__What to work on__:
Return the text about the ten-dollar motorcycle helmet word for word, in full.

__Excerpt to read__:
########################################

Of the events that took place at the Mexico City Grand Prix, the most consequential might have happened on Thursday, before any Formula One car drove out on track. Representatives from the Fédération Internationale de l’Automobile (FIA), Formula One, the Asociación Nacional de Automovilistas of Mexico (ANA), the Mexican Red Cross as well as corporate partners met to promote a safety device conceived to radically transform road safety worldwide. The safety device, a motorcycle helmet with a wholesale price of ten U.S. dollars.
Other than being the governing body of international motorsport, the FIA is also a global advocate for improving safety on public roads. According to the organization, there are over 300 million motorcycles, mopeds and scooters on the world’s roads. The United Nations found that as many as 3.4 million fatalities may have been caused by motorcycle crashes between 2008 and 2020. Proper use of a safe helmet could have saved up to 1.4 million lives over the same period.
FIA President Jean Todt challenged the FIA’s Safety Department to design a motorcycle helmet to have a wholesale price of ten dollars, meet the UN’s helmet regulation (UN Reg. 22.05) and be comfortable to wear in tropical climates. Eighty percent of the aforementioned over 300 million vehicles are located in Asia so it was desired a helmet that would be most useful in the most densely populated portions of that continent. The FIA was able to produce a successful helmet design.

########################################

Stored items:
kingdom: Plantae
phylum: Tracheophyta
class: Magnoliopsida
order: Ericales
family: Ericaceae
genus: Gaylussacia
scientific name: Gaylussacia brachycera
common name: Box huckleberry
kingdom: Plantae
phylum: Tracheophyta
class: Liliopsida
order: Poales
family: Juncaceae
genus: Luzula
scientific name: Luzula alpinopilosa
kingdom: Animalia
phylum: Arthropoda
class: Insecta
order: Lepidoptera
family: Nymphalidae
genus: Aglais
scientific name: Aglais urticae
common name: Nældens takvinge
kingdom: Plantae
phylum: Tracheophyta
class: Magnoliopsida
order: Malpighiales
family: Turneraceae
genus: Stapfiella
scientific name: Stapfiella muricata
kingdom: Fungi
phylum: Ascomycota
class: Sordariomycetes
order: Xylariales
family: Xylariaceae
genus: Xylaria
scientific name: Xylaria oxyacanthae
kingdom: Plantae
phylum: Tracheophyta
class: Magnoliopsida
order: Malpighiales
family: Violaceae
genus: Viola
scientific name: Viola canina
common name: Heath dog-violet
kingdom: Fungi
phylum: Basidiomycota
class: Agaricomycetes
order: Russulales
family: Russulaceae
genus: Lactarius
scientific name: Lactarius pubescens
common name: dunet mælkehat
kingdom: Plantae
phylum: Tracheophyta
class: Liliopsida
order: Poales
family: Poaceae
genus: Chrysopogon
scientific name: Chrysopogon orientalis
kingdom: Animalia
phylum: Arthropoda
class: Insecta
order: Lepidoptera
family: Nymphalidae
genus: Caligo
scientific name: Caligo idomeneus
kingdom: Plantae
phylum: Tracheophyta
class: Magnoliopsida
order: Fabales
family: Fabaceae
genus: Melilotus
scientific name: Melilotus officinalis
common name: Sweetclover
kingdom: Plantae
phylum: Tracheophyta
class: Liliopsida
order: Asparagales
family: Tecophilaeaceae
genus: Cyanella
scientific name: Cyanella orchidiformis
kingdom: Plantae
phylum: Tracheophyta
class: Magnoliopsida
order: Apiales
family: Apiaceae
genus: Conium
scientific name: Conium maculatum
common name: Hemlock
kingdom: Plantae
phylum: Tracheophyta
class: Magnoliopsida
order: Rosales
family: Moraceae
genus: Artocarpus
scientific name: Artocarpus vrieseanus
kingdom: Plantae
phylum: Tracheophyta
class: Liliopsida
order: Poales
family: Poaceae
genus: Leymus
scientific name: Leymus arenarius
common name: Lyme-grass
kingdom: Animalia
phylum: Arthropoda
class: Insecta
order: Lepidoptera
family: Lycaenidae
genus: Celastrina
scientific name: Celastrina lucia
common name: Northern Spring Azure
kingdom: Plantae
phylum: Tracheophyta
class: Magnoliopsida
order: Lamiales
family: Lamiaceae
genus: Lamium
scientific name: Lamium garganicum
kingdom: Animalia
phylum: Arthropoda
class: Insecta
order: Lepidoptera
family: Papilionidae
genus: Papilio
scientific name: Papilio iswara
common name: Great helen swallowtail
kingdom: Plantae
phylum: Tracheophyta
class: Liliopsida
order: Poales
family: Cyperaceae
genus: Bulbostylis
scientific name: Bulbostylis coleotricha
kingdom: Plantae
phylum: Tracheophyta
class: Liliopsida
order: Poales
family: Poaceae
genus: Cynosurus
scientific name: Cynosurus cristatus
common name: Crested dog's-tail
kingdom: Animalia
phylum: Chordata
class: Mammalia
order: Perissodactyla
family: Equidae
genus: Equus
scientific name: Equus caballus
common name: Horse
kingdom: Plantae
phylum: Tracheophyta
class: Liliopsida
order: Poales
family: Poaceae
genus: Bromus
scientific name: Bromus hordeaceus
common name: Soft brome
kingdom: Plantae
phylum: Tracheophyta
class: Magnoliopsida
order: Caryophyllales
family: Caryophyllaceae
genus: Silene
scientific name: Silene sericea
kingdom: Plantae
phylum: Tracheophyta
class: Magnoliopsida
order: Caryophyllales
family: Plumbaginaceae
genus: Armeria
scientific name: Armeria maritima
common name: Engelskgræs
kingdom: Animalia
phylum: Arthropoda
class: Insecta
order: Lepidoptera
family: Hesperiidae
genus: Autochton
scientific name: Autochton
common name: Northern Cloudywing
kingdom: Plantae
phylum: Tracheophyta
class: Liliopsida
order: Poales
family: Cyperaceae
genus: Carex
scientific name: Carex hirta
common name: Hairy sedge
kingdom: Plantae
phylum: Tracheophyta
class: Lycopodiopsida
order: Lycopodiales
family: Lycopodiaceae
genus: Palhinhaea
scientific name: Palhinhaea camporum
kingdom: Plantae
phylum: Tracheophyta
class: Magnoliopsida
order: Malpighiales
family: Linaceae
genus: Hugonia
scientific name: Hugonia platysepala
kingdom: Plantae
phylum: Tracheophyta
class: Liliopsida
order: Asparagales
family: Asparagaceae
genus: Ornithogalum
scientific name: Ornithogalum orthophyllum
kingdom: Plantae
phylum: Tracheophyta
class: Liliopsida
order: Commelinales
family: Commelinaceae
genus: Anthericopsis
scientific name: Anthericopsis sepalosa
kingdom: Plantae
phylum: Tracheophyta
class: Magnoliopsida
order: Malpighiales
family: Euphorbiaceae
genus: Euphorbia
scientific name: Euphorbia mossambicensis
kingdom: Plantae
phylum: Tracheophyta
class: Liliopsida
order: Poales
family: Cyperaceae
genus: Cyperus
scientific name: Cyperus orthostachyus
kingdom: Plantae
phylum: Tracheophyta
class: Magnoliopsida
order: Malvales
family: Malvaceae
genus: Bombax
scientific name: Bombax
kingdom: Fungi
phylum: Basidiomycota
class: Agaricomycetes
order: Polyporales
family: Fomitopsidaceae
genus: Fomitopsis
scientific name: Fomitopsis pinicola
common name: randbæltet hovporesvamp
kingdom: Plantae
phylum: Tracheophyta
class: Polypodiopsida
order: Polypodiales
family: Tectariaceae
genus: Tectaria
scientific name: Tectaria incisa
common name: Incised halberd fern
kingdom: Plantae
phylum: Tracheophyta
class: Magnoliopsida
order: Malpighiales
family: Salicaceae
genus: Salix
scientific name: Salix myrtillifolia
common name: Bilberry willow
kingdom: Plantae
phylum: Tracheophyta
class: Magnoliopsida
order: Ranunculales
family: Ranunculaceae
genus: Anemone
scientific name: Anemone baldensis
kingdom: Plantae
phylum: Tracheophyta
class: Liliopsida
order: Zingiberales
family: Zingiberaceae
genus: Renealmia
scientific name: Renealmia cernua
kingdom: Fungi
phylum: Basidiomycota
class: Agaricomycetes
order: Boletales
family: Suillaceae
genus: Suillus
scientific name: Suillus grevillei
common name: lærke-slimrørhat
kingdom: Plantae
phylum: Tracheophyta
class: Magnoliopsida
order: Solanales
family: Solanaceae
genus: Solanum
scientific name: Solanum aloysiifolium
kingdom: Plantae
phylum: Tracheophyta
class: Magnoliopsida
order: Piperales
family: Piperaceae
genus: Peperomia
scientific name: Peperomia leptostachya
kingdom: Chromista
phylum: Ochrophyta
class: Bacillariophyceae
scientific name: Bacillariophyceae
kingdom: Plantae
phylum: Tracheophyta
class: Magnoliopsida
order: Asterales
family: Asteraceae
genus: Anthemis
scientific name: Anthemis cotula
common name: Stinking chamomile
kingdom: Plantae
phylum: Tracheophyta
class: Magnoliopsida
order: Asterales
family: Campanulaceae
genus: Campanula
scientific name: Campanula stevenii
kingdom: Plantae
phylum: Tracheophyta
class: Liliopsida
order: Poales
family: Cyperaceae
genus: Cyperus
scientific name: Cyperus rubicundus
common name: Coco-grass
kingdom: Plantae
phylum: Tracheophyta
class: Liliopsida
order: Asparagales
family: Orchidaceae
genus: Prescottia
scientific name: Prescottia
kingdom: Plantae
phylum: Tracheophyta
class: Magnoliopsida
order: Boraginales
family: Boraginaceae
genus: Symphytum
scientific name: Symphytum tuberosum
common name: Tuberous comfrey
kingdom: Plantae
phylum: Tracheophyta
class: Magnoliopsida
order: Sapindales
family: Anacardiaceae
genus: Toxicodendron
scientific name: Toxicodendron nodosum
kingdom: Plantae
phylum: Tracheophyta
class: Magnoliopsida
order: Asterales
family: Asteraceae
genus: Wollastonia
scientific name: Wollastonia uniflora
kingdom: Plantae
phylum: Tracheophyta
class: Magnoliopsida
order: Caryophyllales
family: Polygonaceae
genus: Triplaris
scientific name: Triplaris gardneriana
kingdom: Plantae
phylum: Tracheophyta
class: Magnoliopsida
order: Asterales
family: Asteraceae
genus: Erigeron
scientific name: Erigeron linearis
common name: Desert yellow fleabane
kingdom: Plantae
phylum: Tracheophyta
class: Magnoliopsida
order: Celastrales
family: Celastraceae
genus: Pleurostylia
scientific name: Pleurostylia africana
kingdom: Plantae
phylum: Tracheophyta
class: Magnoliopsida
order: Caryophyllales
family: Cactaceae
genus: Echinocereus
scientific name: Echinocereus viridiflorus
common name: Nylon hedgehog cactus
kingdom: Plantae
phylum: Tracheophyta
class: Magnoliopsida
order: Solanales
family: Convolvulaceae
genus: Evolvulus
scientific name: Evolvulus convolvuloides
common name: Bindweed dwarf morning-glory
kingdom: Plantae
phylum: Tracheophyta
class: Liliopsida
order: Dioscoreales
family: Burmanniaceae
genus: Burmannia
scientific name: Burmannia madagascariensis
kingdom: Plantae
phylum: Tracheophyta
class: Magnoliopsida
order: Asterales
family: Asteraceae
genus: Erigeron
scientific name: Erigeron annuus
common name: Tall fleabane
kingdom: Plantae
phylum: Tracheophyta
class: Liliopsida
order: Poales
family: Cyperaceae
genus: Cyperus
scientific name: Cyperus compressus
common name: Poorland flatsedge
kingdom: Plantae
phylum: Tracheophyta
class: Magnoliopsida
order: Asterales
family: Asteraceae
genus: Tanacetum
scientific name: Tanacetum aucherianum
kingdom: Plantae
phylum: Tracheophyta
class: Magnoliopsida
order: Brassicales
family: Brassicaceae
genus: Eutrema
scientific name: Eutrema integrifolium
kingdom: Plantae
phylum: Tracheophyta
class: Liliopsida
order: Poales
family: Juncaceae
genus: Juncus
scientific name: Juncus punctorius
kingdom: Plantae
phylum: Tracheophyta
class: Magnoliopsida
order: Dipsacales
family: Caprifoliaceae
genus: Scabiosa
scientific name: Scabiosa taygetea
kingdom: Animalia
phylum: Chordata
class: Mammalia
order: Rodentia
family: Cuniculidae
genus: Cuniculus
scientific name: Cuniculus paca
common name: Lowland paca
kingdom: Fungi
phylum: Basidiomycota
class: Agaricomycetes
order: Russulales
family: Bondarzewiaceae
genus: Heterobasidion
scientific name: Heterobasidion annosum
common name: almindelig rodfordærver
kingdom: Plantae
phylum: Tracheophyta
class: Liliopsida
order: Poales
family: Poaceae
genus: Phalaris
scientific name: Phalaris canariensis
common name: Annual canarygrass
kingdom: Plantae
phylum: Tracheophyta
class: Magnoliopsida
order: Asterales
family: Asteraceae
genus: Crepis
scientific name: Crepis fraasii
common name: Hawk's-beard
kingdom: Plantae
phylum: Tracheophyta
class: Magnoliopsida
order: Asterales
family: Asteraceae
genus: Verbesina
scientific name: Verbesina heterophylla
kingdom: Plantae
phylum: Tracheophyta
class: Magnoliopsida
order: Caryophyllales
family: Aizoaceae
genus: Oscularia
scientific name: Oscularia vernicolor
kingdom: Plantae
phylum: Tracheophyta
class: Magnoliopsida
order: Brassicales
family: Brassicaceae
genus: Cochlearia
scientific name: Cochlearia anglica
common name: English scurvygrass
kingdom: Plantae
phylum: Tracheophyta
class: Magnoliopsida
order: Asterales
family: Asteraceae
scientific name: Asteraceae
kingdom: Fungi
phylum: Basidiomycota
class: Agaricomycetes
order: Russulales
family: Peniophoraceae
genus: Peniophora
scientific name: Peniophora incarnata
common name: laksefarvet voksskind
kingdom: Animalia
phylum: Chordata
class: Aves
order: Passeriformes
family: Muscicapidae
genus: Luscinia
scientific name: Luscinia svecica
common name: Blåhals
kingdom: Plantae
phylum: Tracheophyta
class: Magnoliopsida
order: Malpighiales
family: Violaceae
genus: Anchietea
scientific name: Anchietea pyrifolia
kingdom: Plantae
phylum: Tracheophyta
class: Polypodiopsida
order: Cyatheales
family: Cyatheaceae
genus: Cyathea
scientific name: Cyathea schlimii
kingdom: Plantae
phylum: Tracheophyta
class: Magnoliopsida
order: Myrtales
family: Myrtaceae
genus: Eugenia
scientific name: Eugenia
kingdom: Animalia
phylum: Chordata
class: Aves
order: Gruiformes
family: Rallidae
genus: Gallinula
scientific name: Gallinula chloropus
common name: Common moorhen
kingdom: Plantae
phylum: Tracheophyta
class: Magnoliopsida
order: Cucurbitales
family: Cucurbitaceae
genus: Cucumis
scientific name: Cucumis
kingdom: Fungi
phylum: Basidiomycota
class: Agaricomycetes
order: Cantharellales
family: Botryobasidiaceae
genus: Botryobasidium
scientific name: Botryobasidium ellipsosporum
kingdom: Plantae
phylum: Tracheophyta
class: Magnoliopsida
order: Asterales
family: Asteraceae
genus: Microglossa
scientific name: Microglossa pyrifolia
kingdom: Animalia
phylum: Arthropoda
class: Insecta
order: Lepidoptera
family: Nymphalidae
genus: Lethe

########################################

__Exercise output__:
Of the events that took place at the Mexico City Grand Prix, the most consequential might have happened on Thursday, before any Formula One car drove out on track. Representatives from the Fédération Internationale de l’Automobile (FIA), Formula One, the Asociación Nacional de Automovilistas of Mexico (ANA), the Mexican Red Cross as well as corporate partners met to promote a safety device conceived to radically transform road safety worldwide. The safety device, a motorcycle helmet with a wholesale price of ten U.S. dollars.
Other than being the governing body of international motorsport, the FIA is also a global advocate for improving safety on public roads. According to the organization, there are over 300 million motorcycles, mopeds and scooters on the world’s roads. The United Nations found that as many as 3.4 million fatalities may have been caused by motorcycle crashes between 2008 and 2020. Proper use of a safe helmet could have saved up to 1.4 million lives over the same period.
FIA President Jean Todt challenged the FIA’s Safety Department to design a motorcycle helmet to have a wholesale price of ten dollars, meet the UN’s helmet regulation (UN Reg. 22.05) and be comfortable to wear in tropical climates. Eighty percent of the aforementioned over 300 million vehicles are located in Asia so it was desired a helmet that would be most useful in the most densely populated portions of that continent. The FIA was able to produce a successful helmet design.